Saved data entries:
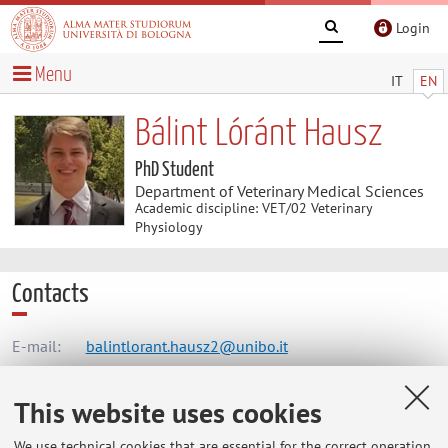
Login
Menu
IT
EN
Bálint Lóránt Hausz
PhD Student
Department of Veterinary Medical Sciences
Academic discipline: VET/02 Veterinary
Physiology
Contacts
E-mail:
balintlorant.hausz2@unibo.it
This website uses cookies
Dipartimento di Scienze Mediche Veterinarie
We use technical cookies that are essential for the correct operation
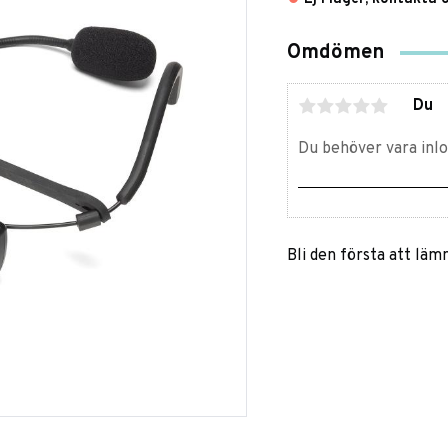
Omdömen
Du
Bli den första att lä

__Task to complete__:
Rewrite every line of text in the records above as a Markdown table with a Row column numbering the lines and a Line column holding each one, skipping blank lines. Leave out the pictures.

__Task answer__:
| Row | Line |
|---|---|
| 1 | Login |
| 2 | Menu |
| 3 | IT |
| 4 | EN |
| 5 | Bálint Lóránt Hausz |
| 6 | PhD Student |
| 7 | Department of Veterinary Medical Sciences |
| 8 | Academic discipline: VET/02 Veterinary |
| 9 | Physiology |
| 10 | Contacts |
| 11 | E-mail: |
| 12 | balintlorant.hausz2@unibo.it |
| 13 | This website uses cookies |
| 14 | Dipartimento di Scienze Mediche Veterinarie |
| 15 | We use technical cookies that are essential for the correct operation |
| 16 | Omdömen |
| 17 | Du |
| 18 | Bli den första att lä |